Problem to work on:
Look through the records below for the line with "[product-screenshot]: images/screenshot.png" and the line with "[Angular-url]: https://angular.io/", then return those lines and all lines between, exactly.

Document images with source code:
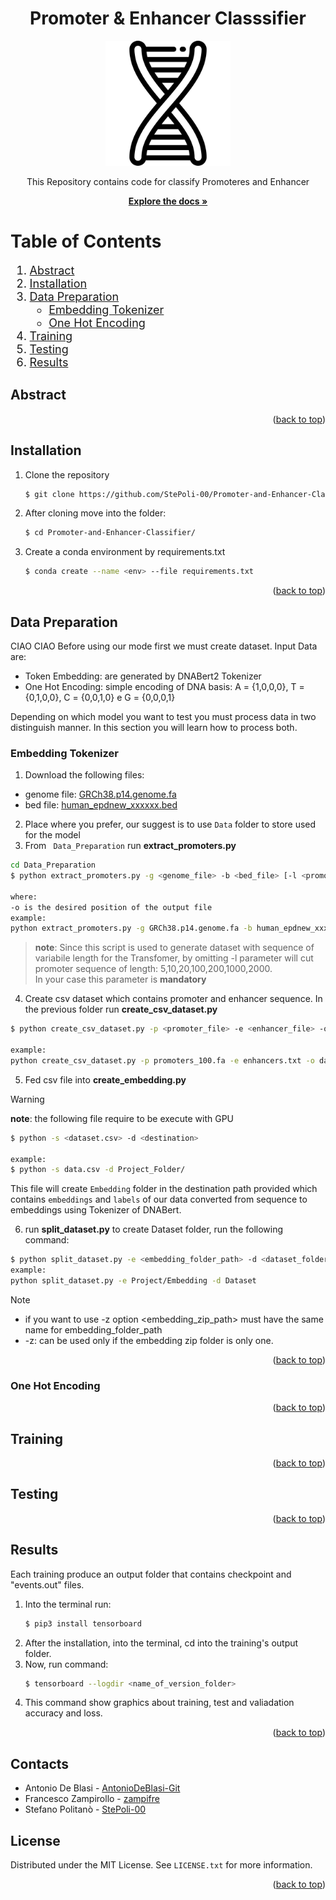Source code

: <!-- Improved compatibility of back to top link: See: https://github.com/othneildrew/Best-README-Template/pull/73 -->
<a name="readme-top"></a>
<!--
*** Thanks for checking out the Best-README-Template. If you have a suggestion
*** that would make this better, please fork the repo and create a pull request
*** or simply open an issue with the tag "enhancement".
*** Don't forget to give the project a star!
*** Thanks again! Now go create something AMAZING! :D
-->



<!-- PROJECT SHIELDS -->
<!--
*** I'm using markdown "reference style" links for readability.
*** Reference links are enclosed in brackets [ ] instead of parentheses ( ).
*** See the bottom of this document for the declaration of the reference variables
*** for contributors-url, forks-url, etc. This is an optional, concise syntax you may use.
*** https://www.markdownguide.org/basic-syntax/#reference-style-links
-->

<h1 align="center">Promoter & Enhancer Classsifier</h1>

<!-- PROJECT LOGO -->

<div align="center">
  <a href="https://github.com/StePoli-00/Promoter-and-Enhancer-Classifier">
    <img src="images/dna.svg" alt="Logo" width="200" height="200">
  </a>
  <p align="center">This Repository contains code for classify Promoteres and Enhancer</p>
  <a href="https://github.com/StePoli-00/Promoter-and-Enhancer-Classifier"><strong>Explore the docs »</strong></a>
    
  
</div>


# Table of Contents
<!-- TABLE OF CONTENTS -->

<ol style="font-size:18px;">
  <li>
    <a href="#abstract">Abstract</a>
  <li><a href="#installation">Installation</a></li>
    
  
  <li><a href="#data-preparation">Data Preparation</a>
    <ul>
    <li><a href="#embedding-tokenizer">Embedding Tokenizer</a></li>
    <li><a href="#one-hot-encoding">One Hot Encoding</a></li>
    </ul>
  </li>
  
  <li><a href="#training">Training</a></li>
  <li><a href="#testing">Testing</a></li>
  <li><a href="#resut">Results</a></li>
</ol>


## Abstract
<p align="right">(<a href="#readme-top">back to top</a>)</p>
<!-- ABOUT THE PROJECT 
## About The Project

[![Product Name Screen Shot][product-screenshot]](https://example.com)

Here's a blank template to get started: To avoid retyping too much info. Do a search and replace with your text editor for the following: `github_username`, `repo_name`, `twitter_handle`, `linkedin_username`, `email_client`, `email`, `project_title`, `project_description`

<p align="right">(<a href="#readme-top">back to top</a>)</p>



### Built With

* [![Next][Next.js]][Next-url]
* [![React][React.js]][React-url]
* [![Vue][Vue.js]][Vue-url]
* [![Angular][Angular.io]][Angular-url]
* [![Svelte][Svelte.dev]][Svelte-url]
* [![Laravel][Laravel.com]][Laravel-url]
* [![Bootstrap][Bootstrap.com]][Bootstrap-url]
* [![JQuery][JQuery.com]][JQuery-url]

<p align="right">(<a href="#readme-top">back to top</a>)</p>-->

## Installation
1. Clone the repository
   ```sh
   $ git clone https://github.com/StePoli-00/Promoter-and-Enhancer-Classifier.git
   ```
2. After cloning move into the folder: 
   ```sh
   $ cd Promoter-and-Enhancer-Classifier/
   ```
3. Create a conda environment by requirements.txt 
   ```sh
   $ conda create --name <env> --file requirements.txt
   ```

<p align="right">(<a href="#readme-top">back to top</a>)</p>

## Data Preparation 
CIAO
CIAO
Before using our mode first we must create dataset.
Input Data are:
- Token Embedding: are generated by DNABert2 Tokenizer
- One Hot Encoding: simple encoding of DNA basis: A = {1,0,0,0}, T = {0,1,0,0}, C = {0,0,1,0} e G = {0,0,0,1}

Depending on which model you want to test you must process data in two distinguish manner.
In this section you will learn how to process both.





<!-- USAGE EXAMPLES -->
### Embedding Tokenizer
1. Download the following files: 
- genome file: [GRCh38.p14.genome.fa](https://www.gencodegenes.org/human/)
- bed file: [human_epdnew_xxxxxx.bed](https://epd.expasy.org/epd/get_promoters.php) 
2. Place where you prefer, our suggest is to use `Data` folder to store used for the model 
3. From ` Data_Preparation` run **extract_promoters.py** 

```sh
cd Data_Preparation 
$ python extract_promoters.py -g <genome_file> -b <bed_file> [-l <promoters length> -o <output_path> ]

where: 
-o is the desired position of the output file
example: 
python extract_promoters.py -g GRCh38.p14.genome.fa -b human_epdnew_xxxxxx.bed -l 100 -o Desktop/folder
```
>**note**: Since this script is used to generate dataset with sequence of variabile length for the Transfomer, by omitting -l parameter will cut promoter sequence of length: 5,10,20,100,200,1000,2000.<br>
In your case this parameter is **mandatory**

4. Create csv dataset which contains promoter and enhancer sequence. In the previous folder run **create_csv_dataset.py**
```sh
$ python create_csv_dataset.py -p <promoter_file> -e <enhancer_file> -o <output_file> -l <promoter_length>

example:
python create_csv_dataset.py -p promoters_100.fa -e enhancers.txt -o dataset.csv -l 100
```
5. Fed csv file into **create_embedding.py**
> [!WARNING]
 **note**: the following file require to be execute with GPU
```sh
$ python -s <dataset.csv> -d <destination>

example:
$ python -s data.csv -d Project_Folder/
```
This file will create `Embedding` folder in the destination path provided  which contains `embeddings` and `labels` of our data converted from sequence to embeddings using Tokenizer of DNABert. 

6. run **split_dataset.py** to  create Dataset folder, run the following command: 
```sh
$ python split_dataset.py -e <embedding_folder_path> -d <dataset_folder_path> [ -z <embedding_zip_path>]  
example:
python split_dataset.py -e Project/Embedding -d Dataset   
```
> [!NOTE]
- if you want to use -z option <embedding_zip_path> must have the same name for  embedding_folder_path
- -z: can be used only if the embedding zip folder is only one.

<p align="right">(<a href="#readme-top">back to top</a>)</p>

### One Hot Encoding
<p align="right">(<a href="#readme-top">back to top</a>)</p>

## Training
<p align="right">(<a href="#readme-top">back to top</a>)</p>

## Testing
<p align="right">(<a href="#readme-top">back to top</a>)</p>

## Results 
Each training produce an output folder that contains checkpoint and "events.out" files. 
1. Into the terminal run: 
   ```sh
   $ pip3 install tensorboard
   ```
2. After the installation, into the terminal, cd into the training's output folder.
3. Now, run command:
   ```sh
   $ tensorboard --logdir <name_of_version_folder> 
   ```
4. This command show graphics about training, test and valiadation accuracy and loss.
<p align="right">(<a href="#readme-top">back to top</a>)</p>

<!-- CONTACT -->
## Contacts
* Antonio De Blasi - [AntonioDeBlasi-Git](https://github.com/AntonioDeBlasi-Git)
* Francesco Zampirollo - [zampifre](https://github.com/zampifre) 
* Stefano Politanò - [StePoli-00](https://github.com/StePoli-00) 

<!-- LICENSE -->
## License

Distributed under the MIT License. See `LICENSE.txt` for more information.

<p align="right">(<a href="#readme-top">back to top</a>)</p>





<!-- ## Project Link
[https://github.com/StePoli-00/Promoter-and-Enhancer-Classifier](https://github.com/StePoli-00/Promoter-and-Enhancer-Classifier)

<p align="right">(<a href="#readme-top">back to top</a>)</p> -->




<!-- MARKDOWN LINKS & IMAGES -->
<!-- https://www.markdownguide.org/basic-syntax/#reference-style-links -->
[contributors-shield]: https://img.shields.io/github/contributors/github_username/repo_name.svg?style=for-the-badge
[contributors-url]: https://github.com/github_username/repo_name/graphs/contributors
[forks-shield]: https://img.shields.io/github/forks/github_username/repo_name.svg?style=for-the-badge
[forks-url]: https://github.com/github_username/repo_name/network/members
[stars-shield]: https://img.shields.io/github/stars/github_username/repo_name.svg?style=for-the-badge
[stars-url]: https://github.com/github_username/repo_name/stargazers
[issues-shield]: https://img.shields.io/github/issues/github_username/repo_name.svg?style=for-the-badge
[issues-url]: https://github.com/github_username/repo_name/issues
[license-shield]: https://img.shields.io/github/license/github_username/repo_name.svg?style=for-the-badge
[license-url]: https://github.com/StePoli-00/Promoter-and-Enhancer-Classifier/LICENSE.txt
[linkedin-shield]: https://img.shields.io/badge/-LinkedIn-black.svg?style=for-the-badge&logo=linkedin&colorB=555
[linkedin-url]: https://linkedin.com/in/linkedin_username
[product-screenshot]: images/screenshot.png
[Next.js]: https://img.shields.io/badge/next.js-000000?style=for-the-badge&logo=nextdotjs&logoColor=white
[Next-url]: https://nextjs.org/
[React.js]: https://img.shields.io/badge/React-20232A?style=for-the-badge&logo=react&logoColor=61DAFB
[React-url]: https://reactjs.org/
[Vue.js]: https://img.shields.io/badge/Vue.js-35495E?style=for-the-badge&logo=vuedotjs&logoColor=4FC08D
[Vue-url]: https://vuejs.org/
[Angular.io]: https://img.shields.io/badge/Angular-DD0031?style=for-the-badge&logo=angular&logoColor=white
[Angular-url]: https://angular.io/
[Svelte.dev]: https://img.shields.io/badge/Svelte-4A4A55?style=for-the-badge&logo=svelte&logoColor=FF3E00
[Svelte-url]: https://svelte.dev/
[Laravel.com]: https://img.shields.io/badge/Laravel-FF2D20?style=for-the-badge&logo=laravel&logoColor=white
[Laravel-url]: https://laravel.com
[Bootstrap.com]: https://img.shields.io/badge/Bootstrap-563D7C?style=for-the-badge&logo=bootstrap&logoColor=white
[Bootstrap-url]: https://getbootstrap.com
[JQuery.com]: https://img.shields.io/badge/jQuery-0769AD?style=for-the-badge&logo=jquery&logoColor=white
[JQuery-url]: https://jquery.com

Result of this task:
[product-screenshot]: images/screenshot.png
[Next.js]: https://img.shields.io/badge/next.js-000000?style=for-the-badge&logo=nextdotjs&logoColor=white
[Next-url]: https://nextjs.org/
[React.js]: https://img.shields.io/badge/React-20232A?style=for-the-badge&logo=react&logoColor=61DAFB
[React-url]: https://reactjs.org/
[Vue.js]: https://img.shields.io/badge/Vue.js-35495E?style=for-the-badge&logo=vuedotjs&logoColor=4FC08D
[Vue-url]: https://vuejs.org/
[Angular.io]: https://img.shields.io/badge/Angular-DD0031?style=for-the-badge&logo=angular&logoColor=white
[Angular-url]: https://angular.io/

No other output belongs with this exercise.